The key point is that there is going to be difference here from what we see in consumer space & recognizing that there requires some new flexibility for enterprises. Making sure the needs of the enterprises, what type of slices that can work well for them, whether there is a need or not some specialized services that are focused on particular segments of industry, and the type of slices that might go along with that. There may be some need for new ways of sharing spectrum and there may be some freedom of giving license spectrum for enterprises for their use inside those spaces.

As we think about the possibilities of 5G, how the inter roles going to be in our lifestyles, what are the other areas that we can think about reducing risk & security, such as hardening the systems against electromagnetic weapons. How can these be addressed going forward?

Obviously a lot attention paid to 5G security itself. There are multiple security issues, but there is an effort underway by Standards Body at 3GPPP SA3 focused entirely on Security Standards for 5G deployments. Basically taking lessons learned from LTE, 4G, 3G etc , taking the Security in the Standard itself. How that can be applied to drones for example and those types of technologies. There are additional security layered on top of that for drones. The 3GPP Standards is really about the network, how to secure the network, but at the device side you really need additional security protection (on the individual device as well).

And part of the technology, we put in things like secure on place, as you onboard the device, as the device gets on boarded, there is a secure device onboarding and that happens throughout the network. So, you know that is the right device that has the right identification, that has the right capabilities before any data gets transmitted across, so those security assets are coming to the network and as well to the edge computing. As we bring more power to the edge network, we add more visibility on control (as we bring more computing to the edge network).
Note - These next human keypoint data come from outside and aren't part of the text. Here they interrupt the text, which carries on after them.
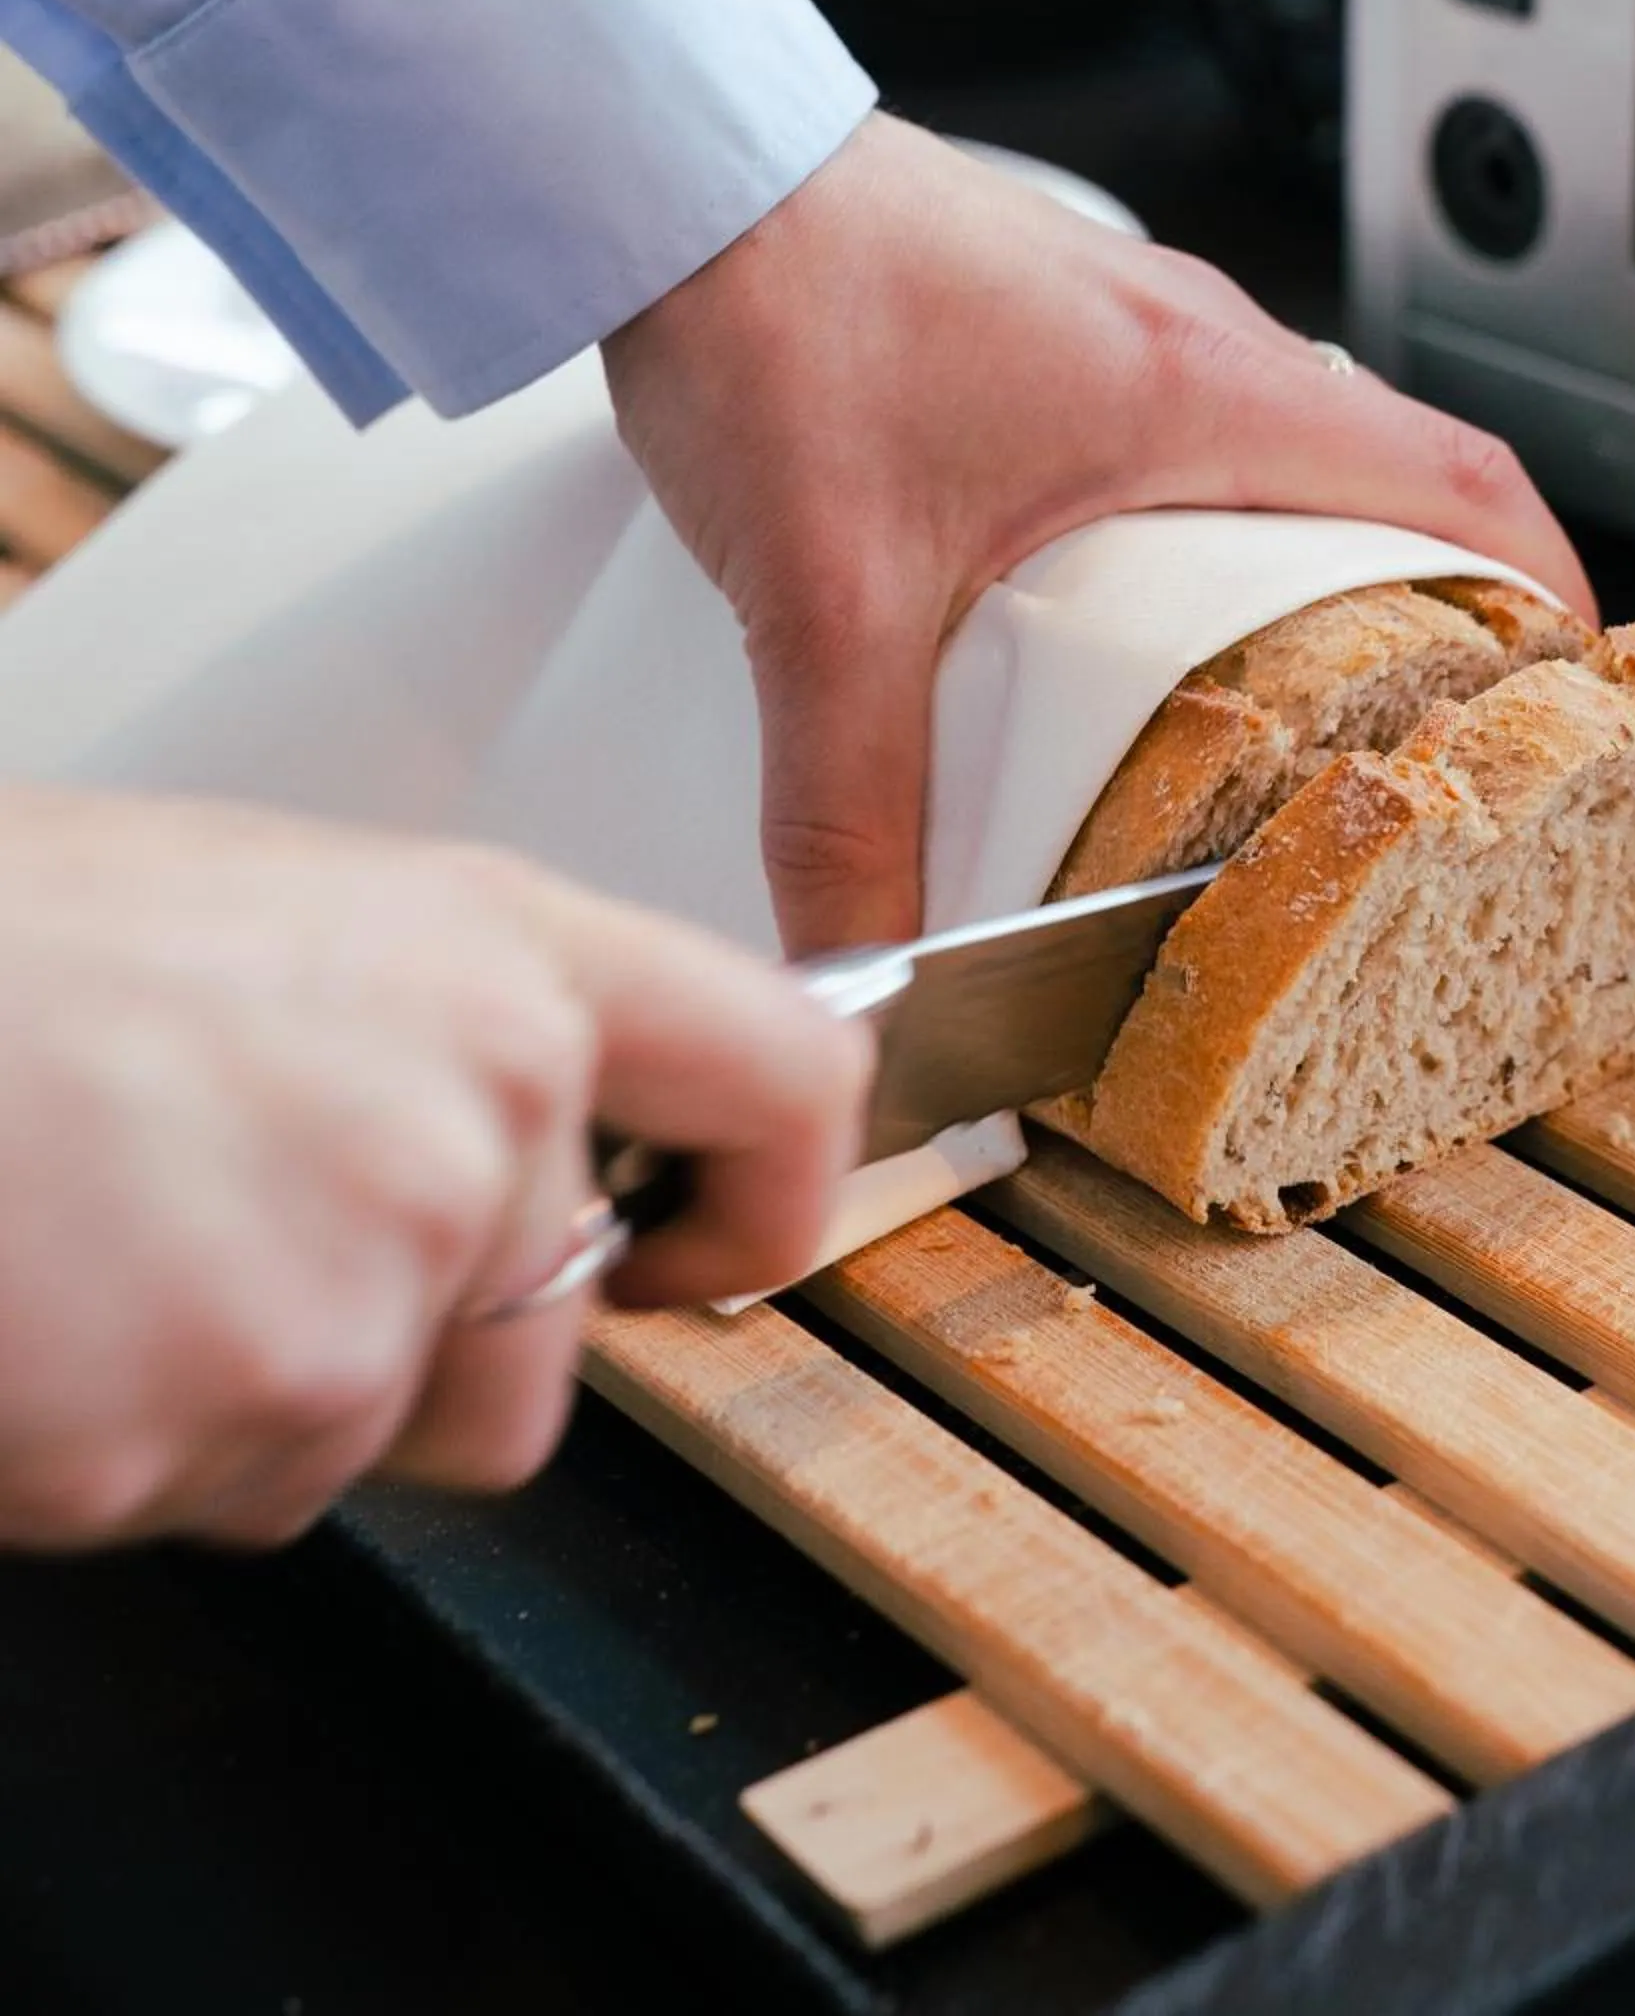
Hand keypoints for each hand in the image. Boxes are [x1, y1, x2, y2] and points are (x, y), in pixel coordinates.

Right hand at [0, 788, 864, 1551]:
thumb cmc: (9, 945)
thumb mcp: (282, 913)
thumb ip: (450, 1027)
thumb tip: (522, 1134)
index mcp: (500, 959)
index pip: (785, 1077)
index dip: (770, 1195)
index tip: (709, 1244)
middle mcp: (474, 1118)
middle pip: (536, 1341)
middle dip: (407, 1338)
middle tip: (224, 1223)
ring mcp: (359, 1284)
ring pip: (367, 1437)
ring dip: (249, 1391)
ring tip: (106, 1241)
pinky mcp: (227, 1418)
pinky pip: (216, 1494)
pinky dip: (125, 1446)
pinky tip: (49, 1312)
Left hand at [605, 112, 1593, 954]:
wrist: (665, 163)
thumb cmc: (775, 314)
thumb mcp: (825, 602)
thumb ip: (844, 805)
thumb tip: (865, 968)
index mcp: (1212, 395)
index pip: (1468, 480)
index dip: (1550, 592)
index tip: (1572, 694)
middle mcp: (1197, 341)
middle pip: (1398, 471)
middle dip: (1438, 600)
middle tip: (1421, 732)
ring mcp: (1125, 319)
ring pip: (1290, 445)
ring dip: (1316, 555)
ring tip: (1283, 693)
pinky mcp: (1045, 319)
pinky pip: (1190, 426)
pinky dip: (1211, 517)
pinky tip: (1123, 600)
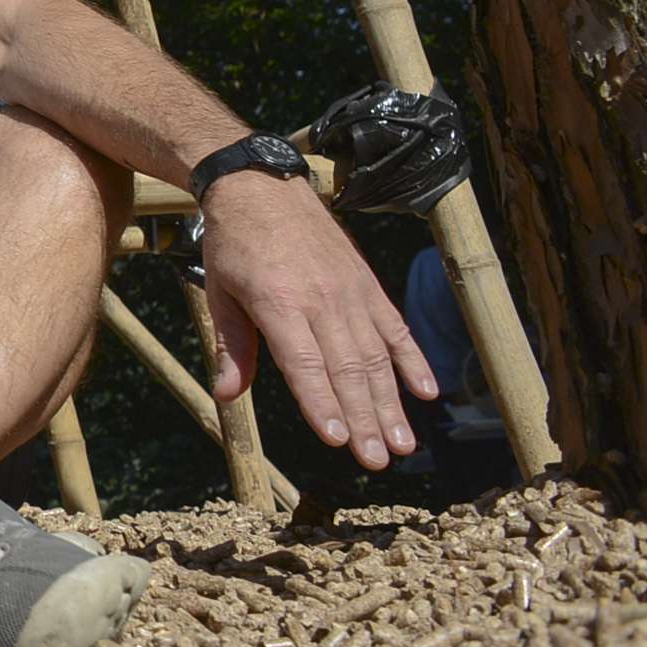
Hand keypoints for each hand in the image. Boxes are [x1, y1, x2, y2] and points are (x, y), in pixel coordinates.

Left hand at [195, 173, 436, 467]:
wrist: (262, 186)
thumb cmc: (235, 244)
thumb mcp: (220, 292)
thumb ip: (232, 346)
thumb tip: (227, 395)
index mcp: (279, 303)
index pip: (305, 363)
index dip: (322, 402)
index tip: (337, 438)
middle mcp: (321, 299)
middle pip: (347, 368)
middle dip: (364, 418)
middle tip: (377, 460)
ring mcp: (351, 292)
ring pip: (377, 356)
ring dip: (391, 403)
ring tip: (401, 443)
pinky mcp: (369, 285)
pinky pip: (396, 328)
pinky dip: (413, 360)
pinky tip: (426, 392)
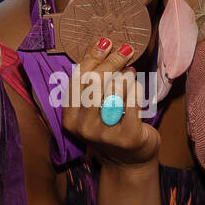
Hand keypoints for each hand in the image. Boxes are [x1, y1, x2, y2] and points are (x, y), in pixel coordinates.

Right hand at [60, 37, 160, 170]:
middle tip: (125, 50)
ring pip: (114, 89)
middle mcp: (83, 127)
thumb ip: (91, 84)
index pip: (78, 79)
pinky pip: (133, 100)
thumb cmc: (110, 128)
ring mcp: (105, 134)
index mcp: (69, 118)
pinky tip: (136, 82)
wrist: (129, 162)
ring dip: (125, 74)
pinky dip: (135, 87)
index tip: (105, 41)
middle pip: (95, 82)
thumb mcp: (92, 109)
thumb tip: (102, 45)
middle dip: (112, 60)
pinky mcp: (128, 136)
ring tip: (129, 70)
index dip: (92, 56)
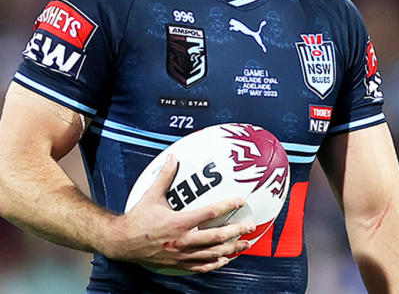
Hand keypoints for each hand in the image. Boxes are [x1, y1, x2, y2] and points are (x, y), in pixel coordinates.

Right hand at [105, 155, 255, 272]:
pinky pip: (200, 267)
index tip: (240, 201)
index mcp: (178, 222)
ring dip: (231, 249)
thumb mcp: (151, 195)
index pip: (208, 213)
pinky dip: (214, 264)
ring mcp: (181, 254)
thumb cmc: (137, 219)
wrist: (121, 243)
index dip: (226, 206)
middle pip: (216, 238)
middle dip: (237, 232)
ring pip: (212, 254)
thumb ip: (165, 176)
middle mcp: (182, 240)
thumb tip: (173, 157)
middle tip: (250, 226)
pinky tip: (225, 260)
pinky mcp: (177, 264)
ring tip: (246, 244)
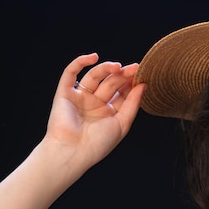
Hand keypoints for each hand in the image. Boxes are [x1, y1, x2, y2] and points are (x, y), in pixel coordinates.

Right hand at [44, 53, 145, 167]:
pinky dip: (80, 62)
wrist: (73, 151)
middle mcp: (95, 104)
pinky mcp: (65, 93)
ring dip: (106, 68)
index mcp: (108, 112)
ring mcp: (80, 97)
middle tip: (134, 68)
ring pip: (94, 76)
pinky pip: (70, 73)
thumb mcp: (122, 124)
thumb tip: (143, 85)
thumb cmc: (98, 143)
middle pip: (110, 83)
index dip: (131, 83)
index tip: (141, 75)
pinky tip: (93, 57)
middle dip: (122, 75)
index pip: (122, 93)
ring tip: (118, 67)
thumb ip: (133, 104)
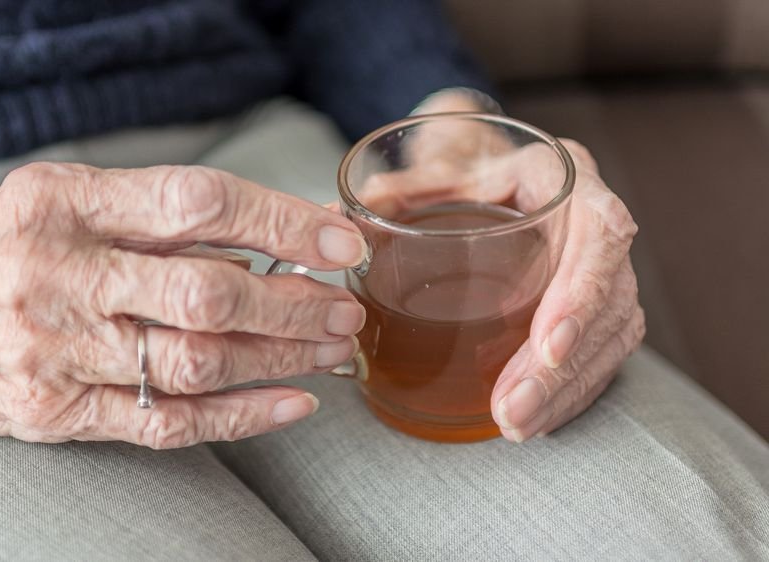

One of the big things in edge computing is that as operator, a lot of security tools that we use in the core network, then are push to the edge. Hence, we can start to do monitoring, we can start looking at flows, and we can identify things that happens closer to the user. There are a lot things happening with 5G, a push on the Core infrastructure to the end users. It’s about changing the network architecture model, hence we could change the game in security infrastructure, a lot work is underway.